▶ YOUR INSTRUCTIONS:
Leaving the pictures aside, transcribe every line below exactly.

[Change detection outputs]
———

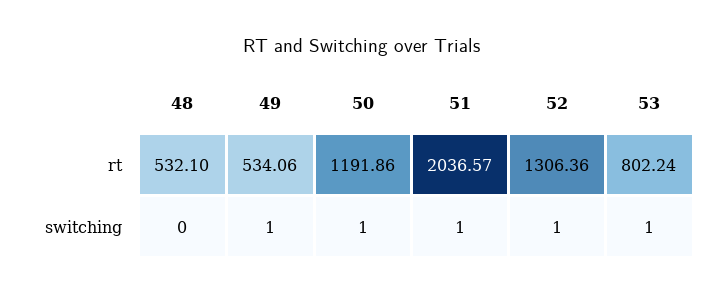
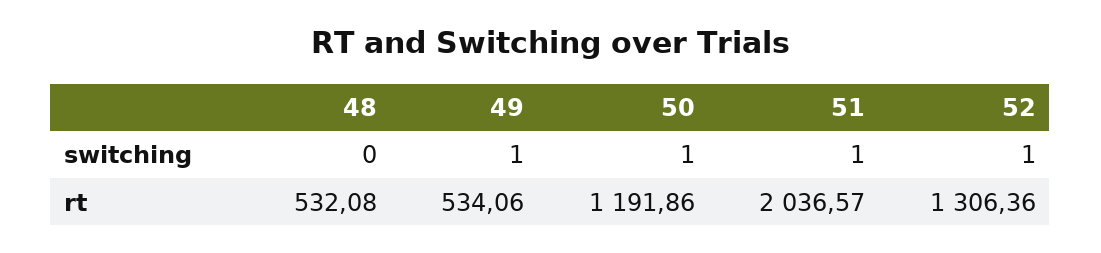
  {
    "48": {
-     "rt": 532.1,
+     "rt": 532.08,
      "switching": 0
    },
    "49": {
      "rt": 534.06,
      "switching": 1
    },
    "50": {
      "rt": 1191.86,
      "switching": 1
    },
    "51": {
      "rt": 2036.57,
      "switching": 1
    },
    "52": {
      "rt": 1306.36,
      "switching": 1
-   },
+   }
-   "53": {
-     "rt": 802.24,
-     "switching": 1
-   }
  }

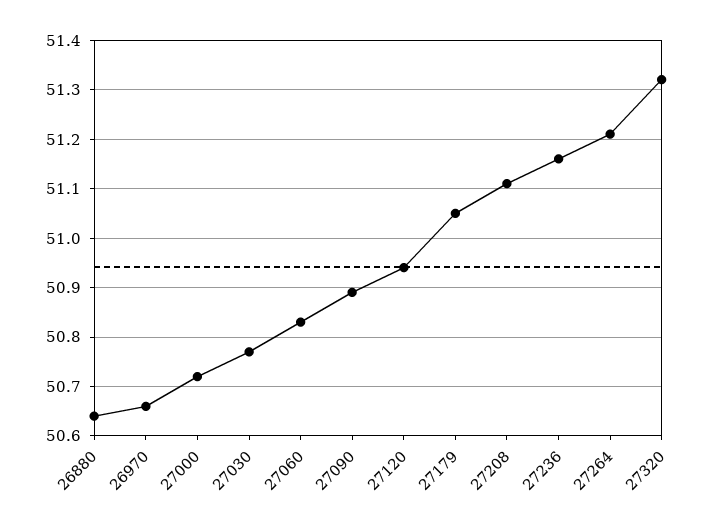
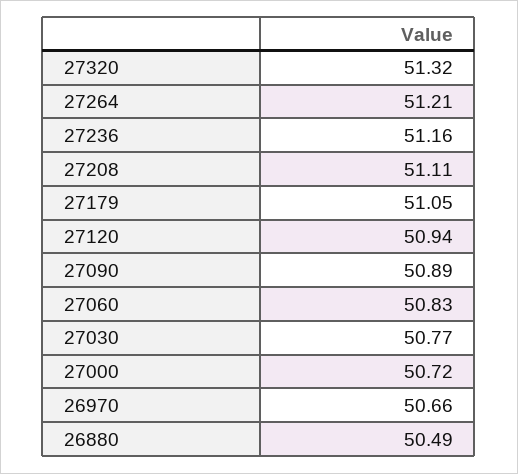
  {
-   "26880": 50.65,
+   "26880": 50.49,
    "26970": 50.66,
    "27000": 50.72,
    "27030": 50.77,
    "27060": 50.83,
    "27090": 50.89,
    "27120": 50.94,
    "27179": 51.05,
    "27208": 51.11,
    "27236": 51.16,
    "27264": 51.21,
    "27320": 51.32
  }

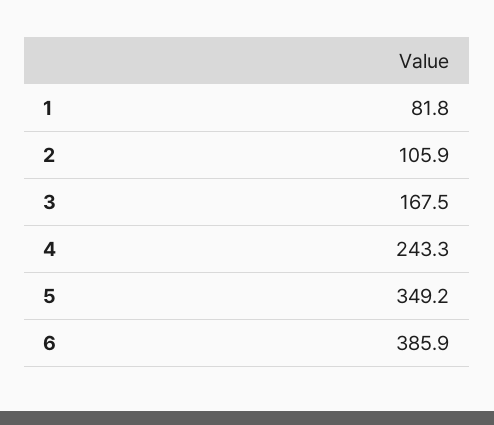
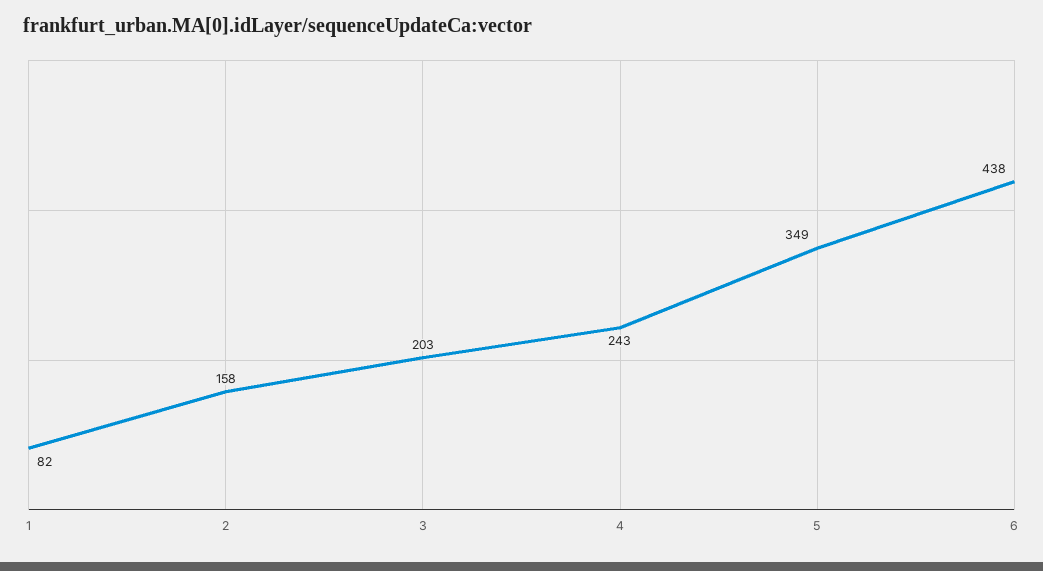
  {
    "1": 81.8,
-   "2": 105.9,
+   "2": 158,
-   "3": 167.5,
+   "3": 203,
    "4": 243.3,
    "5": 349.2,
-   "6": 385.9
+   "6": 438
  }

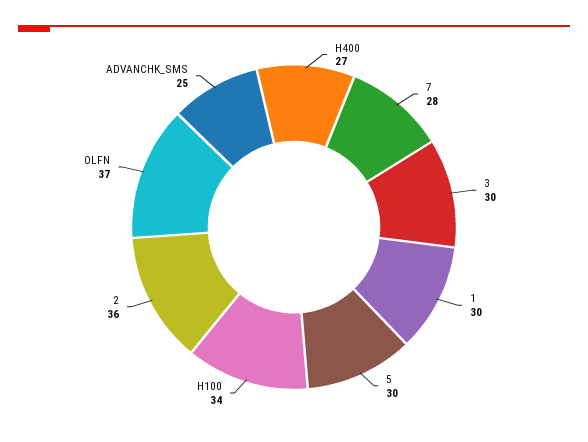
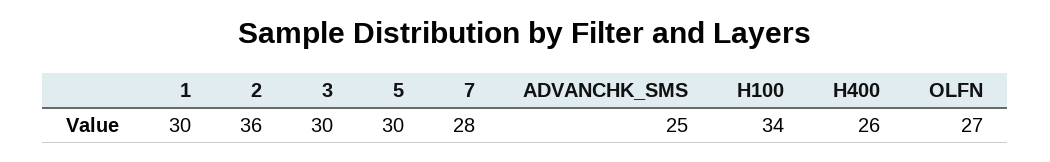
  {
-   "H400": 27,
+   "H400": 26,
    "7": 28,
    "3": 30,
    "1": 30,
    "5": 30,
    "H100": 34,
    "2": 36,
-   "OLFN": 37,
+   "OLFN": 27,
    "ADVANCHK_SMS": 25
  }

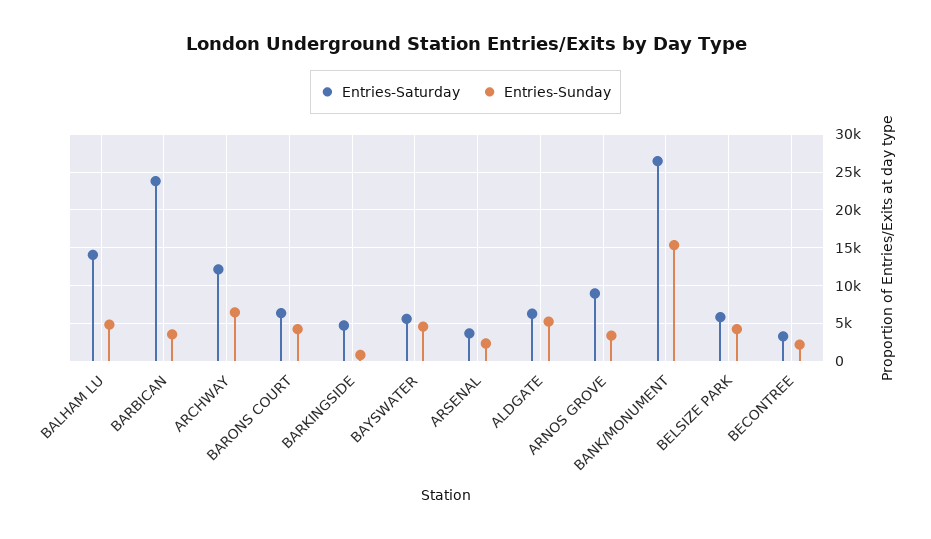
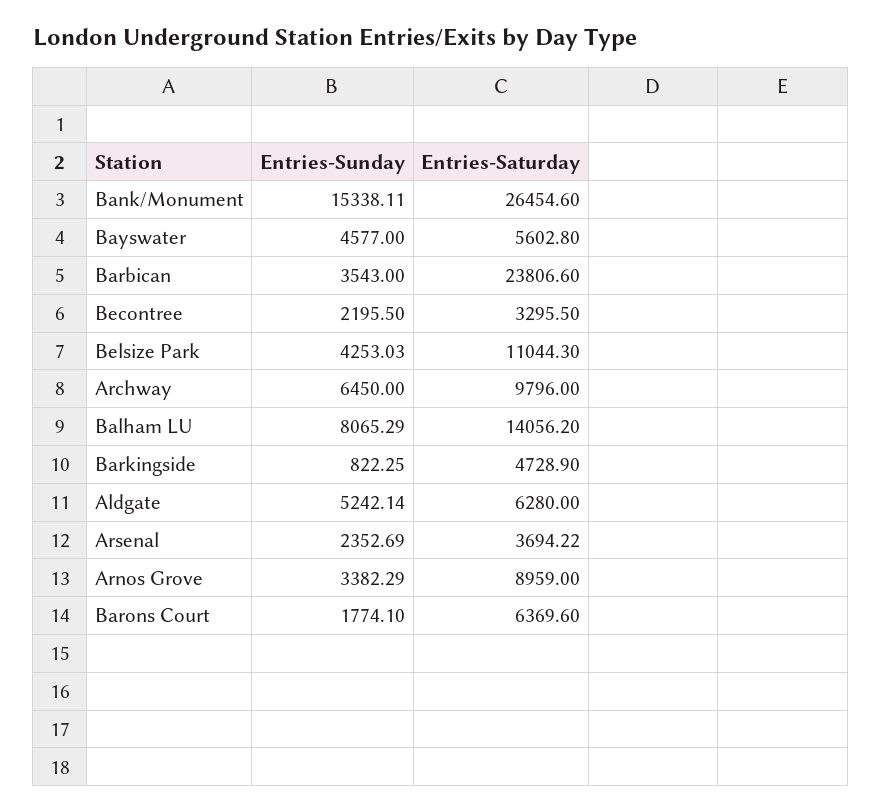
  {
    "Entries-Saturday": {
      "BALHAM LU": 14056.2,
      "BARBICAN": 23806.6,
-     "ARCHWAY": 12000,
+     "ARCHWAY": 9796,
      "BARONS COURT": 6369.6,
      "BARKINGSIDE": 4728.9,
      "BAYSWATER": 5602.8,
      "ARSENAL": 3694.22,
      "ALDGATE": 6280,
      "ARNOS GROVE": 8959,
      "BANK/MONUMENT": 26454.6,
-     "BELSIZE PARK": 6000,
+     "BELSIZE PARK": 11044.3,
      "BECONTREE": 3295.5
    },
    "Entries-Sunday": {
-     "BALHAM LU": 5000,
+     "BALHAM LU": 8065.29,
      "BARBICAN": 3543,
      "ARCHWAY": 6450,
-     "BARONS COURT": 4000,
+     "BARONS COURT": 1774.1,
      "BARKINGSIDE": 822.25,
      "BAYSWATER": 4577,
      "ARSENAL": 2352.69,
      "ALDGATE": 5242.14,
      "ARNOS GROVE": 3382.29,
      "BANK/MONUMENT": 15338.11,
      "BELSIZE PARK": 4253.03,
      "BECONTREE": 2195.5
    }
  }

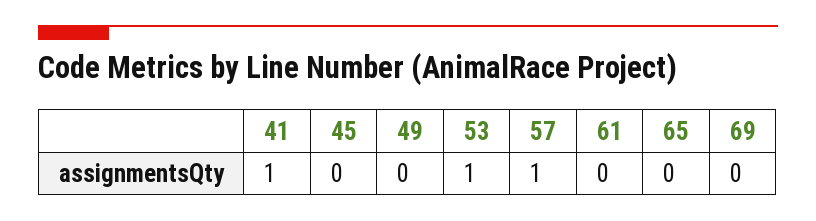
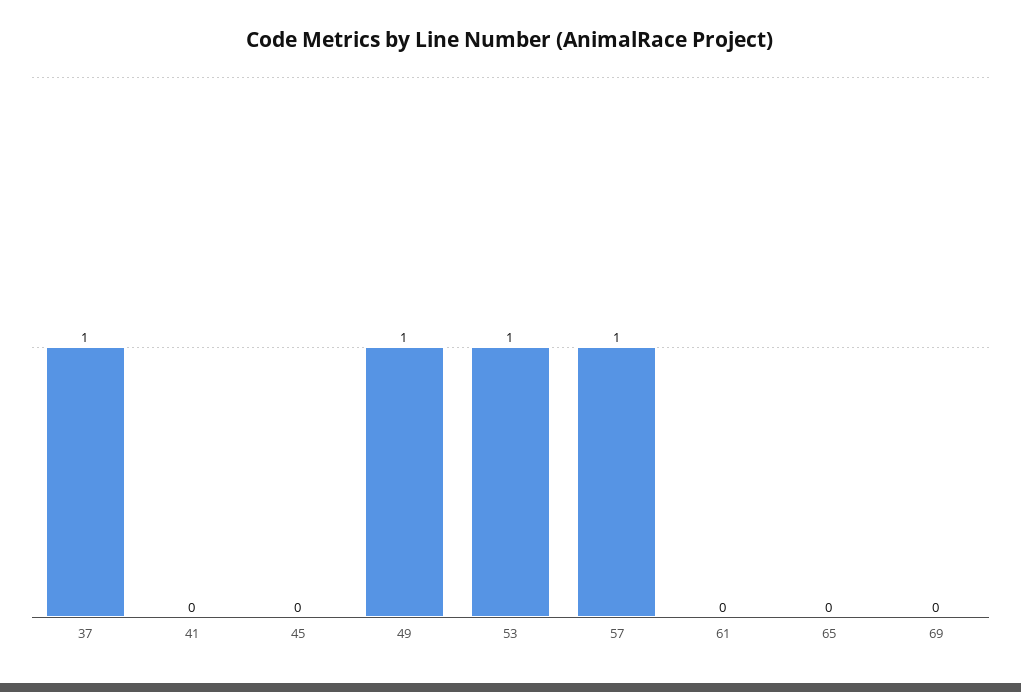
  {
-   "41": 1,
+   "41": 0,
    "45": 0,
-   "49": 0,
+   "49": 1,
    "53": 1,
    "57": 1,
    "61": 0,
    "65": 0,
-   "69": 0
+   "69": 0,
+   "37": 1
  }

———

▶ RESULT FOR THIS EXERCISE:
  {
    "48": {
-     "rt": 532.1,
+     "rt": 532.08,
      "switching": 0
    },
    "49": {
      "rt": 534.06,
      "switching": 1
    },
    "50": {
      "rt": 1191.86,
      "switching": 1
    },
    "51": {
      "rt": 2036.57,
      "switching": 1
    },
    "52": {
      "rt": 1306.36,
      "switching": 1
-   },
+   }
-   "53": {
-     "rt": 802.24,
-     "switching": 1
-   }
  }

  {
-   "26880": 50.65,
+   "26880": 50.49,
    "26970": 50.66,
    "27000": 50.72,
    "27030": 50.77,
    "27060": 50.83,
    "27090": 50.89,
    "27120": 50.94,
    "27179": 51.05,
    "27208": 51.11,
    "27236": 51.16,
    "27264": 51.21,
    "27320": 51.32
  }

  {
    "1": 81.8,
-   "2": 105.9,
+   "2": 158,
-   "3": 167.5,
+   "3": 203,
    "4": 243.3,
    "5": 349.2,
-   "6": 385.9
+   "6": 438
  }

  {
-   "H400": 27,
+   "H400": 26,
    "7": 28,
    "3": 30,
    "1": 30,
    "5": 30,
    "H100": 34,
    "2": 36,
-   "OLFN": 37,
+   "OLFN": 27,
    "ADVANCHK_SMS": 25
  }

  {
    "Entries-Saturday": {
      "BALHAM LU": 14056.2,
      "BARBICAN": 23806.6,
-     "ARCHWAY": 12000,
+     "ARCHWAY": 9796,
      "BARONS COURT": 6369.6,
      "BARKINGSIDE": 4728.9,
      "BAYSWATER": 5602.8,
      "ARSENAL": 3694.22,
      "ALDGATE": 6280,
      "ARNOS GROVE": 8959,
      "BANK/MONUMENT": 26454.6,
-     "BELSIZE PARK": 6000,
+     "BELSIZE PARK": 11044.3,
      "BECONTREE": 3295.5
    },
    "Entries-Sunday": {
-     "BALHAM LU": 5000,
+     "BALHAM LU": 8065.29,
      "BARBICAN": 3543,
      "ARCHWAY": 6450,
-     "BARONS COURT": 4000,
+     "BARONS COURT": 1774.1,
      "BARKINGSIDE": 822.25,
      "BAYSWATER": 4577,
      "ARSENAL": 2352.69,
      "ALDGATE": 5242.14,
      "ARNOS GROVE": 3382.29,
      "BANK/MONUMENT": 15338.11,
      "BELSIZE PARK": 4253.03,
      "BECONTREE": 2195.5
    }
  }

  {
-   "41": 1,
+   "41": 0,
    "45": 0,
-   "49": 0,
+   "49": 1,
    "53": 1,
    "57": 1,
    "61": 0,
    "65": 0,
-   "69": 0
+   "69": 0,
+   "37": 1
  }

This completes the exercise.